Evynnis ehrenbergii is a species of marine ray-finned fish belonging to the family Sparidae, which includes the seabreams and porgies. This species is found in the Eastern Atlantic Ocean and the Mediterranean Sea.

==Taxonomy==
Evynnis ehrenbergii was first formally described in 1830 as Pagrus ehrenbergii by the French zoologist Achille Valenciennes with its type locality given as the Mediterranean Sea off Egypt. The genus Evynnis is placed in the family Sparidae within the order Spariformes by the 5th edition of Fishes of the World. Some authorities classify this genus in the subfamily Sparidae, but the 5th edition of Fishes of the World does not recognise subfamilies within the Sparidae.

==Etymology==
Evynnis ehrenbergii has a specific name which honours Christian Gottfried Ehrenberg, the German biologist who first realised that this taxon was a different species from Argyrops spinifer from the Red Sea.

==Description==
Evynnis ehrenbergii has 11 or 12 spines and between 9 and 14 soft rays supporting the dorsal fin and 3 spines and 8 or 9 soft rays supporting the anal fin. This species has a deep body which is slightly laterally compressed. The dorsal profile of the body is arched while the ventral profile is straight in the middle but curves upwards towards the caudal peduncle The body is covered in large scales. It has a large head with a steep and curved dorsal profile with medium-sized eyes. The jaws are subequal in length and has canine-like teeth at the front, two in the upper jaw and six in the lower jaw, and molar-like teeth at the rear of both jaws. The first two spines of the dorsal fin are very short, while the third is elongated, particularly in younger fish. The body is purplish pink in colour with silvery tints on the sides and silvery whitish on the belly. Above and immediately below the lateral line there is a pattern of blue spots which become more distinct to the rear of the anal fin. The anal fin is blueish in colour while the caudal fin may be bright pink in colour. During the spawning season, the males become golden ochre in colour extending over the head and sometimes onto the back and flanks, but is most obvious on the snout. They also develop stripes above the eyes. This species has a maximum published total length of 43 cm and a maximum published weight of 1.2 kg.

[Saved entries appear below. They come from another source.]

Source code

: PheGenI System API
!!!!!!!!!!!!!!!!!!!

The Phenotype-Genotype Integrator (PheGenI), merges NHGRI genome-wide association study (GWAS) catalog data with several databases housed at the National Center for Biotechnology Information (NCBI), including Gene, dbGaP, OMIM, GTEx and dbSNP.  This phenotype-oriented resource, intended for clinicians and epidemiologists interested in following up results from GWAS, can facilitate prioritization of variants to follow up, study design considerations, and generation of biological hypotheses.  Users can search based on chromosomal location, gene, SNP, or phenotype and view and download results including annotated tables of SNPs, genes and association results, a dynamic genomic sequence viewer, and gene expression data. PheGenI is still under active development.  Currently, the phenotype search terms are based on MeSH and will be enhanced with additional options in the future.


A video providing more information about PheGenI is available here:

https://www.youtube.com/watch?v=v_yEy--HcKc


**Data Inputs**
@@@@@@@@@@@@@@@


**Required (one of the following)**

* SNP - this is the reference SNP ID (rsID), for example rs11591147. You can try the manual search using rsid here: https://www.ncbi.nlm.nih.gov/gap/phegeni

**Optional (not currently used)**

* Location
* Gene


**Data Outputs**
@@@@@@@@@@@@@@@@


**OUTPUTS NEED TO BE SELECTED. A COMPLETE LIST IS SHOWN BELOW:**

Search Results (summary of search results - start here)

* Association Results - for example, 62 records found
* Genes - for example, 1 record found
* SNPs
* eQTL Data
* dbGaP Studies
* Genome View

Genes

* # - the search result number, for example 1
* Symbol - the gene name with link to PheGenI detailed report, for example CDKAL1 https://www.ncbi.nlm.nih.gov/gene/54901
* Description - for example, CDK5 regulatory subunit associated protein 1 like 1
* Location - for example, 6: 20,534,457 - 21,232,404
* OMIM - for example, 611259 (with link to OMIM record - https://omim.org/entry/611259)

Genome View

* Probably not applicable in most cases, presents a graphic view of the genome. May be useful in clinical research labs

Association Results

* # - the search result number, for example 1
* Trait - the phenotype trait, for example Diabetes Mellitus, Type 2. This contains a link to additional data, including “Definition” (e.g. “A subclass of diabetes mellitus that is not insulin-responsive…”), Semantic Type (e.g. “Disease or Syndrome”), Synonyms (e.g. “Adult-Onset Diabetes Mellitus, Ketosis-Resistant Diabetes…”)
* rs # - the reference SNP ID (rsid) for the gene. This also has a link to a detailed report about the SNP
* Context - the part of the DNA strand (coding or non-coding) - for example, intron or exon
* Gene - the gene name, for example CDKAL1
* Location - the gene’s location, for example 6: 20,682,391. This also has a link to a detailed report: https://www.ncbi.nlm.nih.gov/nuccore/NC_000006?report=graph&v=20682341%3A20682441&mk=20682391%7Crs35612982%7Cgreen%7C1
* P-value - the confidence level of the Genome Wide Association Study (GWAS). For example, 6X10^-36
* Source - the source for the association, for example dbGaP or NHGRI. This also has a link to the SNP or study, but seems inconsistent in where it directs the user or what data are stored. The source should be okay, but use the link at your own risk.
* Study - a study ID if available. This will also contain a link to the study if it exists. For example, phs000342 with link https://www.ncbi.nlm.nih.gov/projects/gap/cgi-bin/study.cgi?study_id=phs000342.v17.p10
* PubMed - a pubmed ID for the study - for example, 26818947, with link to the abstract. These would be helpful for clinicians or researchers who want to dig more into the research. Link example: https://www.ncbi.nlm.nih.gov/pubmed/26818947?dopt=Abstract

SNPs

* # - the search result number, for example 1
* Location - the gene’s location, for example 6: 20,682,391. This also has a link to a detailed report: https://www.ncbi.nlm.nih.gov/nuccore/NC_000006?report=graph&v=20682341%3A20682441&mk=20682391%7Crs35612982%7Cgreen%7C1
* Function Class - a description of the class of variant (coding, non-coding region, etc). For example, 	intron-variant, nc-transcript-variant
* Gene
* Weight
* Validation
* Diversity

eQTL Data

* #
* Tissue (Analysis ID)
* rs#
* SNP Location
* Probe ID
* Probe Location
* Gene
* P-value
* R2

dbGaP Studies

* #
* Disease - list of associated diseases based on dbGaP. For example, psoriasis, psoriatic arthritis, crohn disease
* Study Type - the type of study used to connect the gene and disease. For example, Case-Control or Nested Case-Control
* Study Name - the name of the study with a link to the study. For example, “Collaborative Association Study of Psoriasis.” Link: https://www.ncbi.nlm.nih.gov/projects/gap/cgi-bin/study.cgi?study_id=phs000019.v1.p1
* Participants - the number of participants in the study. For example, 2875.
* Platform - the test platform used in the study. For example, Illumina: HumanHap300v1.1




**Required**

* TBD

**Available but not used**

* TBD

==Distribution and habitat==
Evynnis ehrenbergii is found in the Mediterranean Sea and in the eastern AtlanticOcean along the coast of West Africa. This species prefers warmer waters where it is found at depths between 30 and 50 m over sand or mud bottoms.

==Biology==
Evynnis ehrenbergii spawns in the late spring. This species feeds on bivalves and gastropods, decapod crustaceans and fish, they will also prey on octopuses and worms.

==Fisheries==
Evynnis ehrenbergii is caught using trawl nets.